Zen Koan Practice with Miles Kimball: 'I Don't Know What All This Is'

I have heard that instruction in Zen is often hardcore. Some Zen instructors may well be like drill sergeants, but Henry Shukman’s course within Sam Harris’s “Waking Up” app is wonderful. I highly recommend it. Henry Shukman does give some instruction on proper Zen posture, but I simply ignore that, and pay attention to everything else.

A Zen koan is a word, a phrase, a sentence or a little story designed to have a revelatory effect on the mind, without necessarily making any literal sense. Paradox is a way to knock the mind out of its accustomed ruts without ever needing to find a solution to the paradox.

Henry Shukman is great at explaining some of the principles of Zen that are reasonably easy to explain. For example, Zen encourages you to identify with your entire sensorium—everything they see, hear, taste, smell or feel at any given moment—rather than the human-shaped object within your sensorium. (“Who Am I?” is a koan that gets at that fairly directly.) That is only a fraction of what Zen reveals; that much all by it self is a great liberation. What seems to be “out there” is really inside your mind—not because there are no “things-in-themselves,” but because what you actually perceive are highly processed in-your-mind representations of those things. “Mind is nothing but the rivers, the mountains, and the whole wide earth; the sun, the moon and the stars.” Rather than being isolated Cartesian minds, our minds naturally connect us to all of the things around us that matter to us, where what matters to us (both animate and inaminate) has a long evolutionary history going back through millions of years of interaction.
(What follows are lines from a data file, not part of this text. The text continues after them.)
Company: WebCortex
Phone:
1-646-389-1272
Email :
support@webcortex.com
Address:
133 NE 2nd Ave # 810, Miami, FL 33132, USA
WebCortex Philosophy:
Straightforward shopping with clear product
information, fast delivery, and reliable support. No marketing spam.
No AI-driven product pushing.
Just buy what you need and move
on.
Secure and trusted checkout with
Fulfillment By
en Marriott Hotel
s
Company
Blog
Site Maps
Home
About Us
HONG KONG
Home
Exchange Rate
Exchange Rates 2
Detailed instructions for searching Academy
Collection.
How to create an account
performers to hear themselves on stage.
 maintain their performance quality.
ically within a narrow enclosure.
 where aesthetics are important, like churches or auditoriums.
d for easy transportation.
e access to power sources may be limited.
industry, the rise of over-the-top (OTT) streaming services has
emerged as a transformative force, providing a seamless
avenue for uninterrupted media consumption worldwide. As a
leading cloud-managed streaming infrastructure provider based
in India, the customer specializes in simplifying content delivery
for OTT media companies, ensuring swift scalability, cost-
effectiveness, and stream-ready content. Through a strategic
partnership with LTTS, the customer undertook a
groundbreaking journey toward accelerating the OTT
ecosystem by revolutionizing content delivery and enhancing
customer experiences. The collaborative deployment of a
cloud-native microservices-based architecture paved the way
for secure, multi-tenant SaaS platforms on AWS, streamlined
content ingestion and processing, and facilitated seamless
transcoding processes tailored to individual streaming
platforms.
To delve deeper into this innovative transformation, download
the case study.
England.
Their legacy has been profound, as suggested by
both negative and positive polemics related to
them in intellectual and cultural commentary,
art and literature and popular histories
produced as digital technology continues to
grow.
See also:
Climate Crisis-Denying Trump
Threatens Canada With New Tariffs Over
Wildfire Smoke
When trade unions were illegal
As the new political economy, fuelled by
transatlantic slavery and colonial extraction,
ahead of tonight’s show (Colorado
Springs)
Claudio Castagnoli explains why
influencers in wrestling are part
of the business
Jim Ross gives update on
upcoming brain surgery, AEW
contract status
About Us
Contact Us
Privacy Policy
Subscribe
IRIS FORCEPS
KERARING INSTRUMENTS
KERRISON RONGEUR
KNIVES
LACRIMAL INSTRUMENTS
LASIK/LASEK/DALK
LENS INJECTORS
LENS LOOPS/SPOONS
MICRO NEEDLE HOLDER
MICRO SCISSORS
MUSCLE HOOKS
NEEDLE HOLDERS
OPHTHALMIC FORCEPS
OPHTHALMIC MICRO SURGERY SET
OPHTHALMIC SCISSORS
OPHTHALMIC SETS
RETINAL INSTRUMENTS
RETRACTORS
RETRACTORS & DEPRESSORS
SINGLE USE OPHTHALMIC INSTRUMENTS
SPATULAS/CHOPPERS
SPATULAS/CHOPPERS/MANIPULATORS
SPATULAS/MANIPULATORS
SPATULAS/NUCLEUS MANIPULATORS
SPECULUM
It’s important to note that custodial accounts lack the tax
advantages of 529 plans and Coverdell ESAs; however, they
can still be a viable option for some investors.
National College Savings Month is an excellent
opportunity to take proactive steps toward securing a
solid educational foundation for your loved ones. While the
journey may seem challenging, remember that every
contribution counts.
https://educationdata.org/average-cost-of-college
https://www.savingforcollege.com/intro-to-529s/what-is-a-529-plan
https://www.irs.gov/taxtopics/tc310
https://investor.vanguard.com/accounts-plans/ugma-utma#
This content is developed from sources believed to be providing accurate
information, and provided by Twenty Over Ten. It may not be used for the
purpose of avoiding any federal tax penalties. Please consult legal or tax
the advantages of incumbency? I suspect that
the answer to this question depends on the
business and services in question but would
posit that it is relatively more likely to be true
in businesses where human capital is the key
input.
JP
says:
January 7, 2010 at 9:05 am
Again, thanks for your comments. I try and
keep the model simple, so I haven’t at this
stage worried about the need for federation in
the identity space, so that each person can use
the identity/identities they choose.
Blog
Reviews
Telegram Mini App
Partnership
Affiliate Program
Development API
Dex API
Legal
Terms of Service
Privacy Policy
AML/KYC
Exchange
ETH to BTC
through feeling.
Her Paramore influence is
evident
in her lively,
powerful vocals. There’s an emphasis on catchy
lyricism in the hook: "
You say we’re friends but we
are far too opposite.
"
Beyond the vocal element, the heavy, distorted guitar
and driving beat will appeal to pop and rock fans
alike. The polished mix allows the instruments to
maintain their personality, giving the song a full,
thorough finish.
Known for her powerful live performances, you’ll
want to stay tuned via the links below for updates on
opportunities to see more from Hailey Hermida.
Another key principle of Zen is “ordinary mind” and its emphasis on the transcendent beauty of ordinary objects. As such, Zen can easily fit within one’s regular life: whatever your days are like already, in any outward sense, there is transcendent beauty to be seen within that day.

Closely related to the principle of “ordinary mind” is the principle of “beginner’s mind.” I used to think “beginner’s mind” referred to the kind of openness I discuss in “Open Skepticism and Closed Skepticism.” It is something else. It is experiencing each moment as if it were the first time you had ever experienced anything like it. Instead of anticipating what is coming a second ahead of it’s happening and overlaying that expectation on what is happening, just see what is there. It may be much different, much more intricate and hence much more beautiful than anything you had imagined. (This might be hard to do without listening to some instruction in Zen from someone like Henry Shukman.)

“Beginner’s mind” reminds me of a principle I learned in a Landmark Education Communication Course of listening to someone like you don’t know what they are going to say. That simple practice can be surprisingly powerful.

In addition to listening to Henry Shukman’s course in the “Waking Up” app for the 3d time now, and buying one of the many collections of koans out there (I bought Entangling Vines), Henry is so clear in explaining how koans work that I feel I can invent koans of my own. Fortunately, as far as I know, Colorado has no occupational licensing laws for an upstart internet Zen master :)

The koan I have in mind today is one that works great when you are out and about doing whatever you normally do in your life. I have been using it on my daily walks, but you could use it during many other activities as well. It is an encouragement to beginner’s mind. I say to myself repeatedly:

I don’t know what all this is.

A variation on the theme of trying to see everything new that I also say to myself is:

I know what my feet should do, but I don’t know where I am.

With Zen koans, you don’t have to try to think or feel any particular way, just say the koan to yourself repeatedly and see what happens. These particular koans are intended to go along with other activities rather than to be used in any kind of sitting meditation. They are working for me, but I don’t know whether or not they will work as entry-level koans, without other koan practice first. Try them and see!